Note that for performance reasons, only UNION ALL is supported. The hight cost of applying DISTINCT over a large union might be prohibitive for most practical cases.

Appendix

This section will outline the different types of representations exposed by the Query API, attempting to make parallels with SQL where possible for simplicity.

Column Representation

A Column can take one various shapes, where each is possible to use in different contexts.

named-column

Represents a column in a table, referred to by name and possibily given an alias.

{ "name": "col1" } 
{ "name": "col2", "alias": "col2_alias" }

If used in a select, in SQL this would be equivalent to

SELECT col1, col2 AS col2_alias
constant-value-column

Represents a column with a constant and possibly an alias.

{ "value": "string" } 
{ "value": 1, "alias": "one_alias" }

If used in a select, in SQL this would be equivalent to

SELECT 'string', 1 AS one_alias
aggregated-column

Represents a column to which an aggregation function is applies, possibly given an alias

{ 
  "max": { "name": "col1", "alias": "max_col1" }
} 

In a select in SQL, this would be equivalent to

SELECT MAX(col1) AS max_col1

The API currently supports only min, max, count, sum and avg, which may be extended to support more aggregation in the near future.

Filter Operator Representation

Filter operators can be either comparison operators, which compare columns to values or other column, or logical, which act to affect comparison operators.

An example of a comparison operator would be gt, which can be represented as

{ 
  "gt": { "left": "col3", "right": 50 }
}
{
  "eq": { "left": "col1", "right": "col2" }
}

Here we see first a gt comparison between a column col3 and a constant value 50, whereas in the second we see an eq comparison between two columns col1 and col2. The API current supports only gt, gte, lt, lte, eq and neq, including support for in and like (with limitations) in the future.

logical operators can be used to decorate or group a number of comparisons or other filters.
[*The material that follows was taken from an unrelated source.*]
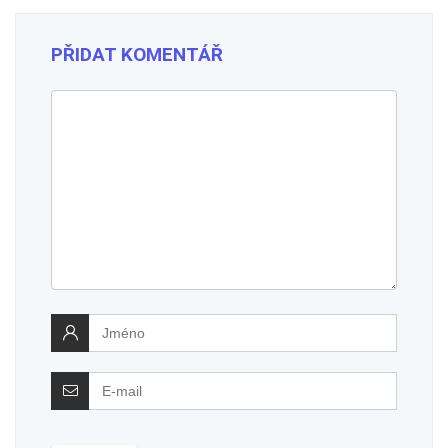
PŘIDAT KOMENTÁŘ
This means that logical operators can be nested to create complex filters.

{
  "not": { 
    "gt": { "left": "col3", "right": 50 }
  }
}
{
  "and": [{
    "gt": { "left": "col3", "right": 50 }
  }, {
    "eq": { "left": "col1", "right": "col2" }
  }]  
}
{
  "or": [{
    "gt": { "left": "col3", "right": 50 }
  }, {
    "eq": { "left": "col1", "right": "col2" }
  }]  
}